The proof-of-work (PoW) algorithm which is being used by bitcoin and various other cryptocurrencies is not something to depend upon in the long-term and this will need a replacement soon, claimed a new study from the Bank of International Settlements (BIS).
BIS is considered to be the central bank of central banks and this bank, on Monday, went on to publish a research report stating that PoW, which is being used by Bitcoin and many more crypto-companies, uses a network of powerful computers with the help of which, it secures the network, but this is “extremely expensive” and the only alternative is to “stop/quit” using such an algorithm.
The author of the research report is Raphael Auer, who is a principal economist for the monetary and economic department at the BIS who went on to say that there were two fundamental economic limitations of the PoW algorithm.
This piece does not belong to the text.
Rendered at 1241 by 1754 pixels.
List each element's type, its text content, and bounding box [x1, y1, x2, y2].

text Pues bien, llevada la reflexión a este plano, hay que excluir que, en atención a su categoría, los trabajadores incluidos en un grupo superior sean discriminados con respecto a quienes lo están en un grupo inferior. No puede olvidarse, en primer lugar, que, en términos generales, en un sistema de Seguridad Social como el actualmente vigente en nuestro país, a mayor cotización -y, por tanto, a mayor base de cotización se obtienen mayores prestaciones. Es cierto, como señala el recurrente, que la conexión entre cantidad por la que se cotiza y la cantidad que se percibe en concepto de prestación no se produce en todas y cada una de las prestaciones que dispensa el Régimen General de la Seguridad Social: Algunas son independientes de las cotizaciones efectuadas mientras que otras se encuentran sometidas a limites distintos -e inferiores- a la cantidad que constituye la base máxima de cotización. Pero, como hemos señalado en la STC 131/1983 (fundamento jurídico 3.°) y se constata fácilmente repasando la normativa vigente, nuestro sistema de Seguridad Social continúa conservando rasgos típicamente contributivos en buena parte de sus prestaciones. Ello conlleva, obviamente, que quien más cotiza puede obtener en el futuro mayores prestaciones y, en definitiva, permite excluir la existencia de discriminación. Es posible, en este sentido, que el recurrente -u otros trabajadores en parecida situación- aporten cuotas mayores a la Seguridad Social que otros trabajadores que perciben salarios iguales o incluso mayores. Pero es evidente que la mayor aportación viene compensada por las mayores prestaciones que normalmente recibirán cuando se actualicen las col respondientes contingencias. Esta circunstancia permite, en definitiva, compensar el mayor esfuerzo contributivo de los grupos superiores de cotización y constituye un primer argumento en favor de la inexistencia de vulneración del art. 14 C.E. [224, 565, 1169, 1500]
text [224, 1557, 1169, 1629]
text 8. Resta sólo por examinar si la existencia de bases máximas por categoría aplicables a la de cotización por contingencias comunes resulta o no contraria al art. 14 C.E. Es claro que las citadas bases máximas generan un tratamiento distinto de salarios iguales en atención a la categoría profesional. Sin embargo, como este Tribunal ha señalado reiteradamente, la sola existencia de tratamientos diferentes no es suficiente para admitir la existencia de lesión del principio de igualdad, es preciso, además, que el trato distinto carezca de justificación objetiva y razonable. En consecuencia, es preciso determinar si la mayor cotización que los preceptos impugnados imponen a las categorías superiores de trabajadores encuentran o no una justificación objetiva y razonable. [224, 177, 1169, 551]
The first one being that bitcoin is vulnerable to double-spending or 51 percent attacks, which means it will need “extremely expensive” protection which would be based on PoW. The second reason being, when the system stops awarding bitcoin as rewards to miners, the algorithm won’t have the ability to generate transaction fees which would be in line with the goal of guaranteeing payment security.
He further suggested- “Simple calculations have suggested that once block rewards become zero, it might take months before a bitcoin payment is finalized and unless new technologies are deployed to speed up this payment finality method, bitcoin will not be of much use.”
Auer went on to say that blockchain tech developments need to speed up their payment finality and this will help them keep the liquidity of cryptocurrencies intact.
He added- “Second-layer solutions like the Lightning Network might prove to be of some help, but the only fundamental remedy to this problem would be to quit adieu to proof-of-work, and this would apparently require a better form of social coordination or institutionalization. But the lightning network is also not ideal and has its cons. For example, it can be seen that there will be a trade-off between efficiency and centralization in the presence of a scaling solution. Such solutions are no magic bullets since they have their own scaling issues.“
The research paper stated that, as of Jan. 3, 2019, a total of 362 committed bitcoins out of 544 committed bitcoins had been associated with a single website, which meant two-thirds of the lightning capacity at the time was being controlled by one entity.
Auer stated that he believes that it is essential to look at the bigger picture and answer how the crypto ecosystem might be able to complement and improve over the existing monetary and financial ecosystem instead of replacing it.
He concluded thus- “The current technology doesn’t seem to replace the current monetary and financial infrastructure. Instead of focusing on this, the question is how technology might be used/tweaked to complement the existing arrangements.”
In September, the BIS published a report on crypto markets which indicated that “their valuations, transaction volumes, and user bases reacted substantially to news related to regulatory actions” since they have largely remained unregulated.